Honey Bear's present this year was the gift of sight. Laser surgery on the 16th was probably the best gift that Santa has ever given him. Now, if I could just keep my clumsy elbows to myself in the bed... maybe his eyes would heel.

The best gift of all was to have all the kids here for Christmas! We ate, we played games, we watched movies, and just enjoyed each other all weekend long!

Merry Christmas to all!

Tuesday, December 14, 2010

What The? O.M.Geee wiz child. Are you trying to send me to the nut house?

It is 9:30 at night. I read to them, sang to them, brushed their teeth, toileted, and kissed them good night WELL OVER AN HOUR AGO!!!
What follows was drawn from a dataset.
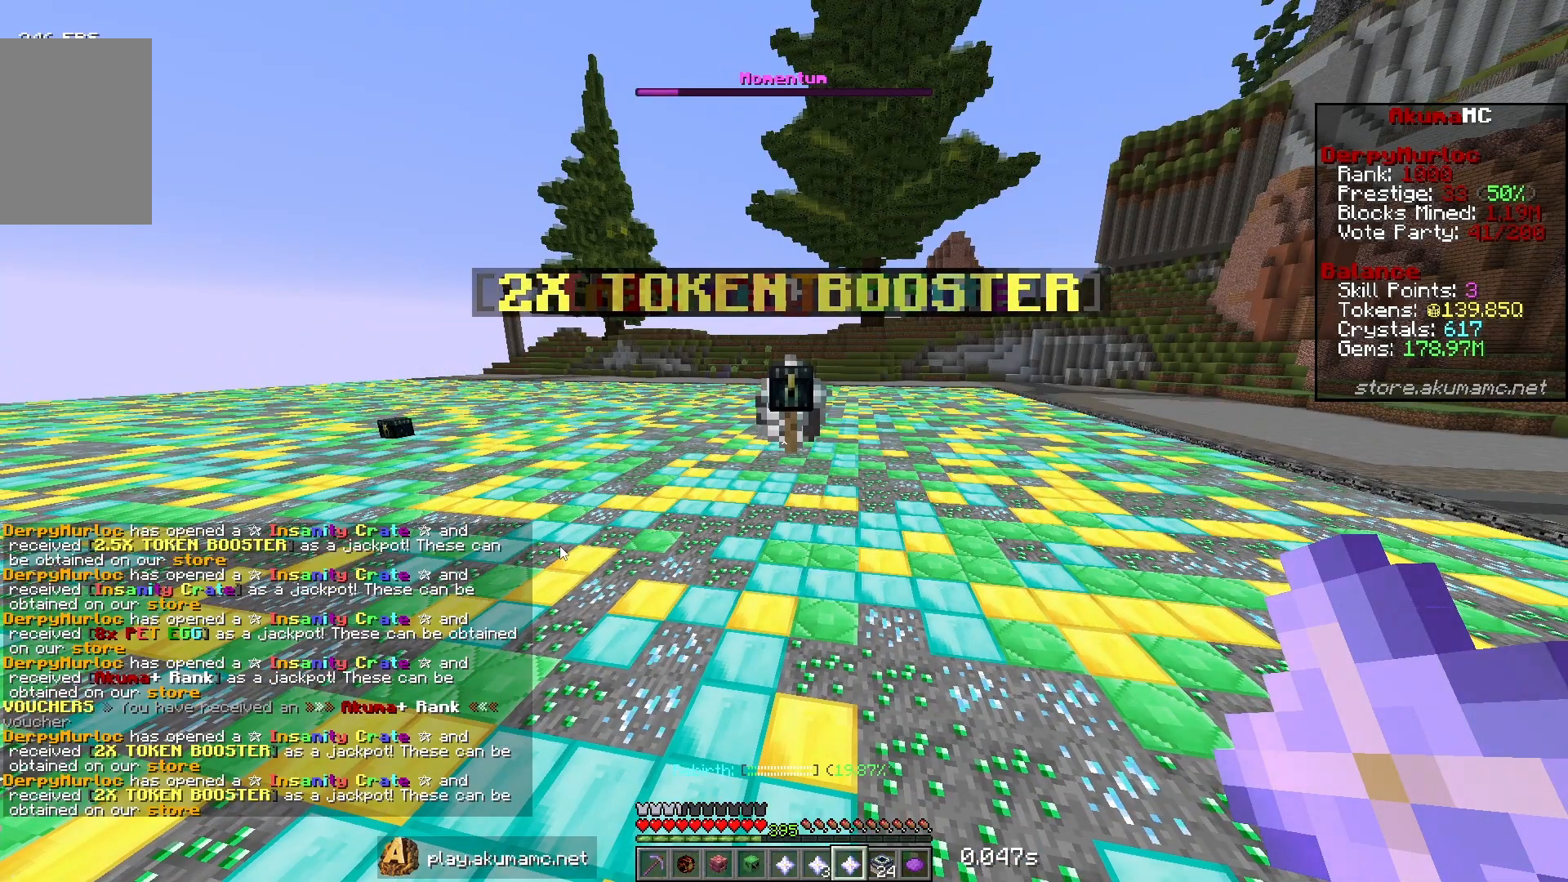
{"keys": [], "mouse": [], "events": []}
I was on my way to bed myself when I saw a strange light coming from under the door of the boys room. I thought that maybe I should check on them.

I opened the door and was almost clotheslined in the neck with the cord to the Brain's lamp. Long story short: he was sleeping on the top bunk tonight instead of his bed. Guess he had decided he needed his lamp to read by.

A little perturbed, but not too bothered I let him know that it was not ok to jimmy rig his lamp like that and I was going to put it back.

As I bent over to unplug the lamp

.... my eyes landed on Mr. Finger's bed. This is what I saw:

I was shocked, stunned, and livid all at the same time. He had taken all of his books off the book shelf, and all of the things on the floor and put them on his bed. But where was Fingers? I looked across the room, and there he was standing at the book shelf with some books in his hand. He had been caught red handed. He stood there in front of his empty book shelf like Bambi... staring at the headlights of my vehicle. I think he must have heard me coming down the hall and was trying to quickly undo the damage... yea buddy... nice try.

Have you ever been so mad, and so impressed, and so confused about something your kids have done? Felt all three of these emotions at the same time and carefully gaged your response? Only two options came to my mind: 1) Get raging mad and start the verbal assault, or 2) laugh.... I couldn't help myself and commenced with the latter.

"Why??? .... no wait, I don't even want to know." I'm sure there is no way to understand what he was thinking during the last hour and a half that he was supposed to be sleeping. Was he building his own tower of babel to get to heaven/the top bunk? Even if he tried to explain it to me I'm sure I just wouldn't get it.

I don't understand my children.

Then again, when I get so mad at them that I start laughing....

I'm sure they don't understand me either.